36. No que diz respeito ao artigo 56º (2) sobre a compatibilidade da Comunicação
com a Carta da Organização da Unidade Africana e a Carta Africana, a
Comissão observa que a Comunicação alega uma violação do artigo 56º (2) sobre
a compatibilidade da Comunicação com a Carta da Organização da Unidade
Africana e a Carta Africana.
direitos protegidos pela Carta Africana e, portanto, considera esta condição
cumprida.
37. Quanto ao critério relativo à não utilização de linguagem insultuosa ou
derrogatória, tal como previsto no n.º 3 do artigo 56.

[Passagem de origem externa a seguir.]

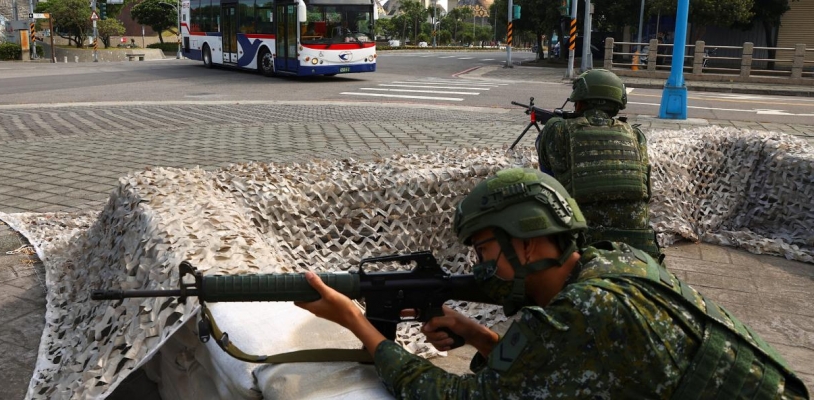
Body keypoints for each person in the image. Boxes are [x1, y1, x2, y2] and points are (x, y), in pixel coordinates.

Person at [296, 167, 809, 399]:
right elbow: (552, 371)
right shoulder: (613, 264)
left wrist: (357, 323)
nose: (480, 268)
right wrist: (476, 335)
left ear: (529, 242)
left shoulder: (584, 313)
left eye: (485, 252)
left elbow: (452, 397)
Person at [536, 68, 663, 259]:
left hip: (583, 241)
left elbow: (546, 171)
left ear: (579, 102)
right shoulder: (636, 135)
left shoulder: (558, 129)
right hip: (639, 245)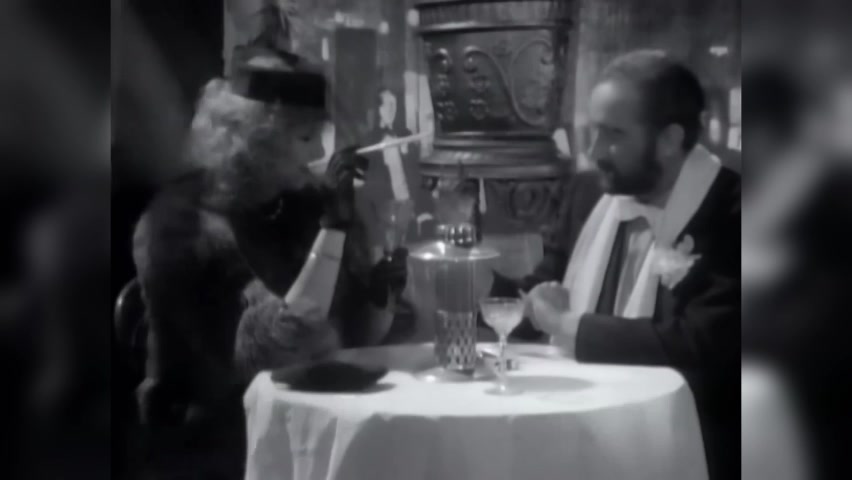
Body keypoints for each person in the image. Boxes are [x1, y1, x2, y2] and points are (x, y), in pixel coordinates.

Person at [131, 45, 407, 478]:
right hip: (215, 444)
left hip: (309, 427)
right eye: (304, 138)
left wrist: (378, 300)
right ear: (254, 142)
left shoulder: (302, 203)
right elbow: (272, 354)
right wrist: (332, 232)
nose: (317, 151)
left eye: (319, 135)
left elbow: (348, 341)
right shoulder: (183, 224)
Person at [497, 50, 740, 480]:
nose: (594, 152)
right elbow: (541, 298)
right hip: (575, 436)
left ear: (669, 140)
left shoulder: (733, 211)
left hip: (690, 449)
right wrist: (480, 282)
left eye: (613, 135)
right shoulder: (590, 194)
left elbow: (702, 346)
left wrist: (569, 325)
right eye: (594, 131)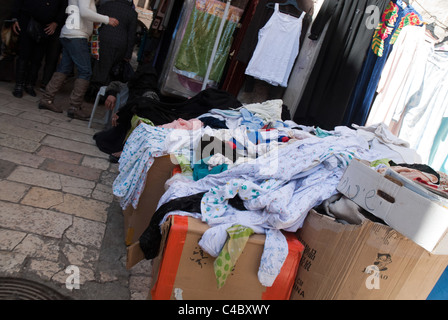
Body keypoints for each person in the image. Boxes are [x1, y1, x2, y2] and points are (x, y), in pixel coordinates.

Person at [38, 0, 119, 120]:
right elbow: (84, 12)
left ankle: (47, 99)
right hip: (76, 35)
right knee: (85, 71)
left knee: (64, 68)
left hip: (71, 34)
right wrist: (107, 19)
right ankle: (74, 107)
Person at [10, 0, 67, 98]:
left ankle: (30, 84)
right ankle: (19, 85)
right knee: (24, 54)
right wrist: (15, 18)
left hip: (45, 26)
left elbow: (63, 6)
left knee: (37, 57)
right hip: (26, 20)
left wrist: (56, 22)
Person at [88, 0, 137, 96]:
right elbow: (131, 36)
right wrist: (128, 54)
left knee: (98, 66)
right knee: (111, 70)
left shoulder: (106, 5)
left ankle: (92, 93)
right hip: (120, 45)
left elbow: (95, 24)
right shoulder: (132, 13)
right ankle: (104, 94)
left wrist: (91, 42)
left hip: (102, 40)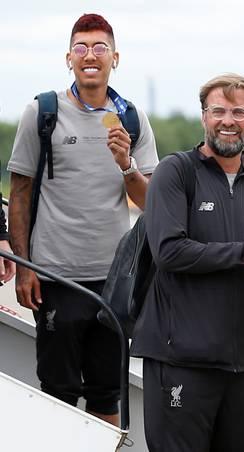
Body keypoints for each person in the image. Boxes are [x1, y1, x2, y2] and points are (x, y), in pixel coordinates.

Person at [8, 13, 158, 426]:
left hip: (114, 283)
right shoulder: (42, 112)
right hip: (55, 278)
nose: (90, 55)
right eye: (81, 47)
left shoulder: (131, 119)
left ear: (115, 58)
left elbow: (148, 202)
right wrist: (24, 269)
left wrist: (126, 163)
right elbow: (19, 194)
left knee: (107, 397)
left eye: (99, 47)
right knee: (56, 396)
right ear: (68, 58)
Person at [130, 73, 244, 452]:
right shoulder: (175, 171)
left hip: (243, 366)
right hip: (182, 361)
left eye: (238, 111)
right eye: (218, 110)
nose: (227, 120)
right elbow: (169, 252)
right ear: (203, 117)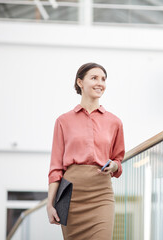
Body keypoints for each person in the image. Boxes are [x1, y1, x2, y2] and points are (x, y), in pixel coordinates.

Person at [46, 62, 125, 239]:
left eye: (103, 79)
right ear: (80, 82)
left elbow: (118, 160)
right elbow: (56, 167)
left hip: (101, 193)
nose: (100, 83)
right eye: (94, 78)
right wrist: (50, 204)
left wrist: (113, 166)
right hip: (72, 195)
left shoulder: (115, 122)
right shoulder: (63, 121)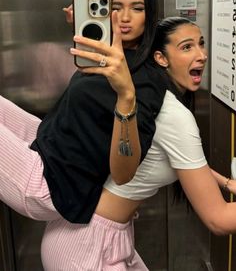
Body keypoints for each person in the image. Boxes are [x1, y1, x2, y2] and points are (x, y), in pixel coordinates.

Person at [38, 16, 236, 270]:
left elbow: (188, 165)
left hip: (95, 232)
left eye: (201, 43)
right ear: (160, 58)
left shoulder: (150, 97)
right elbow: (218, 219)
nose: (202, 55)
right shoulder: (173, 115)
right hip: (86, 244)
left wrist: (227, 183)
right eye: (187, 47)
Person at [0, 0, 163, 269]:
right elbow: (89, 99)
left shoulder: (146, 79)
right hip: (47, 145)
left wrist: (126, 95)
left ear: (150, 16)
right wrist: (85, 27)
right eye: (115, 6)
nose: (124, 17)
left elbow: (124, 171)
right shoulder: (109, 54)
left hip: (47, 182)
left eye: (137, 8)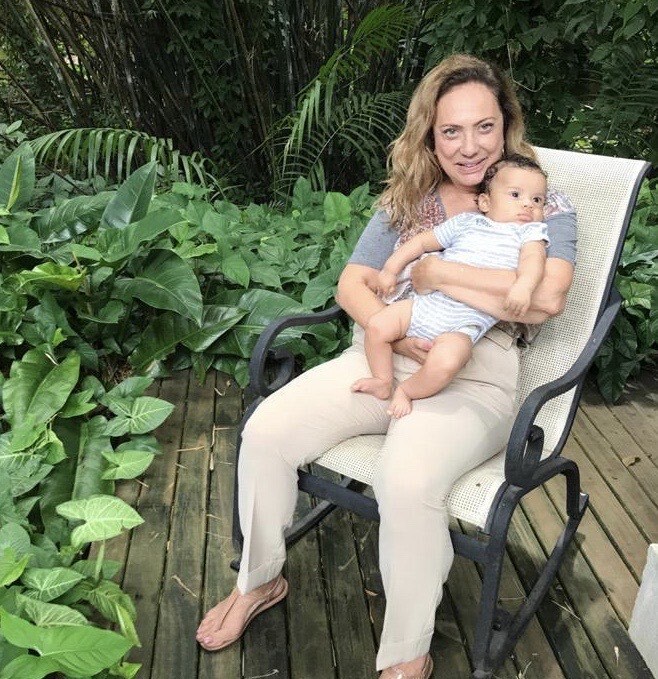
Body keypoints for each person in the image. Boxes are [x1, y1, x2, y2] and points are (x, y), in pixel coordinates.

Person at [196, 53, 577, 679]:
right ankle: (259, 579)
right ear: (431, 135)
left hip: (475, 372)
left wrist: (438, 274)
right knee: (266, 430)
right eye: (451, 130)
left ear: (507, 125)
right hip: (387, 351)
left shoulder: (538, 203)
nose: (469, 146)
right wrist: (395, 337)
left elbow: (544, 300)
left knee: (406, 480)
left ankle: (406, 652)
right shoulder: (411, 197)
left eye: (484, 126)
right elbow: (353, 284)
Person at [351, 155, 549, 418]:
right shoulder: (466, 223)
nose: (527, 204)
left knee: (448, 362)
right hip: (425, 305)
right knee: (377, 326)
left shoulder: (530, 234)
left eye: (537, 200)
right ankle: (382, 380)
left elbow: (533, 262)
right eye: (515, 195)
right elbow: (421, 243)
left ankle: (407, 391)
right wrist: (389, 270)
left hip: (463, 324)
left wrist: (524, 286)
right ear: (485, 202)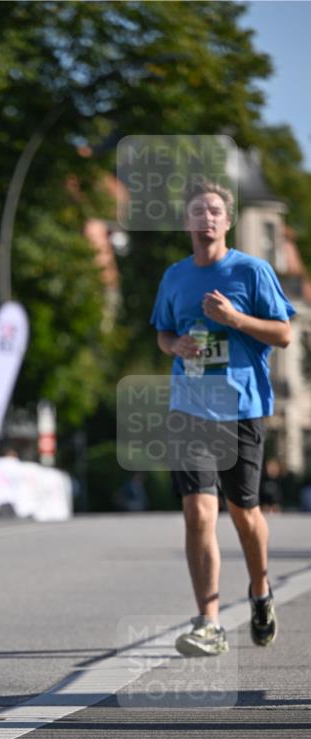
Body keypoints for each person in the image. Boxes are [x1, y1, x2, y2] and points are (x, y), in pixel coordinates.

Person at [151, 178, 295, 656]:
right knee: (198, 511)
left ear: (228, 221)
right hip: (189, 406)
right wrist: (175, 345)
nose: (206, 218)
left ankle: (260, 591)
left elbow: (283, 334)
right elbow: (163, 333)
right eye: (198, 211)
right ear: (186, 222)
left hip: (241, 409)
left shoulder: (251, 272)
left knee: (244, 513)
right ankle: (208, 622)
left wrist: (234, 319)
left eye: (215, 210)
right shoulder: (175, 277)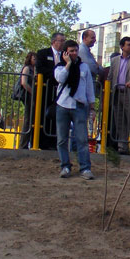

O Tribunal considerou que a queixa não continha qualquer linguagem abusiva ou
insultuosa e que os queixosos cumpriram, portanto, esta disposição.
38. No que respeita ao artigo 56º (4), que exige que a Comunicação não se baseie
exclusivamente em notícias divulgadas pelos meios de comunicação social, a
Comissão regista as afirmações dos queixosos de que a Comunicação se baseia
em informações recolhidas no decurso da investigação.
de uma missão de campo em
Brazzaville,República do Congo, de 14
a 17 de Abril
2010 e outras fontes confiáveis. A Comunicação contém, entre outras coisas,
uma declaração de testemunha, um registo dos procedimentos (parecer médico
forense) e um certificado da causa de morte e uma declaração de óbito.
39. No que diz respeito à condição estabelecida no n.º 7 do artigo 56.º, a Comissão
não dispõe de provas relevantes da queixa que sugiram que
o caso em apreço já foi resolvido de acordo com os princípios da Carta das Nações
Unidas ou, em alternativa, com os princípios da Carta das Nações Unidas
União Africana. Por conseguinte, é de opinião que a Comunicação está em
conformidade com esta disposição da Carta Africana.
Análise dos critérios exigidos pelos parágrafos 5 e 6 do artigo 56º da Carta Africana
40. da Carta Africana exige que as comunicações à Comissão sejam apresentadas
após o esgotamento dos recursos locais, caso existam, a menos que seja evidente
para a Comissão que o procedimento de recurso local está a ser indevidamente
prolongado. Em relação a este requisito,
os queixosos alegam que apresentaram uma queixa no tribunal em tefii >.